Without popular support this will be impossible. If we insist on reasserting an elitist model, where the “experts” decide behind the backs of those who are involved — not matter how just the proposal might be — this would in itself bear the seeds of authoritarianism and the false democracy that neoliberal models try to sell us.
Therefore such “literacy” cannot be strictly informative and it should have a strong component of political pressure.
Our representatives must be accountable to Cubans who are gay, and gay Cubans have the responsibility to demand that accountability. We must demand respect for our human condition.
To do this, it is essential to form a critical LGBT community that is conscious of its needs, which doesn’t exist today. Nor, of course, can this awareness be created by decree.
One possible path to achieving this could be:
– Systematizing our activism work.
– Spreading the valuable intellectual findings that have been generated in recent decades and translating those ideas into tangible socio-cultural projects.
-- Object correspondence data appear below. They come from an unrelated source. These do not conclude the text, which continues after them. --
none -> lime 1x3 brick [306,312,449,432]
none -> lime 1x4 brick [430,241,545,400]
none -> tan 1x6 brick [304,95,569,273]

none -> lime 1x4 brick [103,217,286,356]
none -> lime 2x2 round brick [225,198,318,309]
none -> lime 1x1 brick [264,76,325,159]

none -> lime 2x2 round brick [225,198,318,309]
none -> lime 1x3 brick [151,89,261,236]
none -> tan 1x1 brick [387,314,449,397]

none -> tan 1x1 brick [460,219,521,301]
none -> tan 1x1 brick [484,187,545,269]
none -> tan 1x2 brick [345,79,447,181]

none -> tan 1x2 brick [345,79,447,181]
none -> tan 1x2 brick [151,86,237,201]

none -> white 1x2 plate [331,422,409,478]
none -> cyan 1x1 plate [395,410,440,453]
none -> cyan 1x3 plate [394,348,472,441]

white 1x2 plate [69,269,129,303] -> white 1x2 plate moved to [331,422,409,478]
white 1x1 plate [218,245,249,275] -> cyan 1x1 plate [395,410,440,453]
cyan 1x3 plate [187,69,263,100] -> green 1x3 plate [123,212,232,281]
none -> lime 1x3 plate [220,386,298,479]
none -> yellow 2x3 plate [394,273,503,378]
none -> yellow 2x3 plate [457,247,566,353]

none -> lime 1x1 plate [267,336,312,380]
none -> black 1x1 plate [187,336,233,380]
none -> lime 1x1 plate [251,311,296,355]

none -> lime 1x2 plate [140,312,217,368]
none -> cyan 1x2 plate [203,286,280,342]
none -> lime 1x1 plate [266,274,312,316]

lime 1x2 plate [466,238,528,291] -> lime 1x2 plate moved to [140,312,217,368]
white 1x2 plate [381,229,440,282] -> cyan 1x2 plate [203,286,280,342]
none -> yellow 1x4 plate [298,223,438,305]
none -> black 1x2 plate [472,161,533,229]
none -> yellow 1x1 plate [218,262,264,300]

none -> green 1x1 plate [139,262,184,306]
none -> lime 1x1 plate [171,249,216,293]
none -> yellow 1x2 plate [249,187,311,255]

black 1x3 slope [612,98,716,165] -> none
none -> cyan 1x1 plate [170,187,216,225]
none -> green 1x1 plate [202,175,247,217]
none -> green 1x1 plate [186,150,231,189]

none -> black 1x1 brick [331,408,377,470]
– Making the daily violations we suffer public through the press (state-run and independent), and directing these toward example-setting criminal legal actions.
– Focusing on what we lack rather than being complacent concerning battles that have already been won.
– Integrating our demands with other movements and people that are also seeking emancipation.
I’m sure that there remain other constructive ideas outside of these. An agenda that’s incomplete is always an agenda that’s open.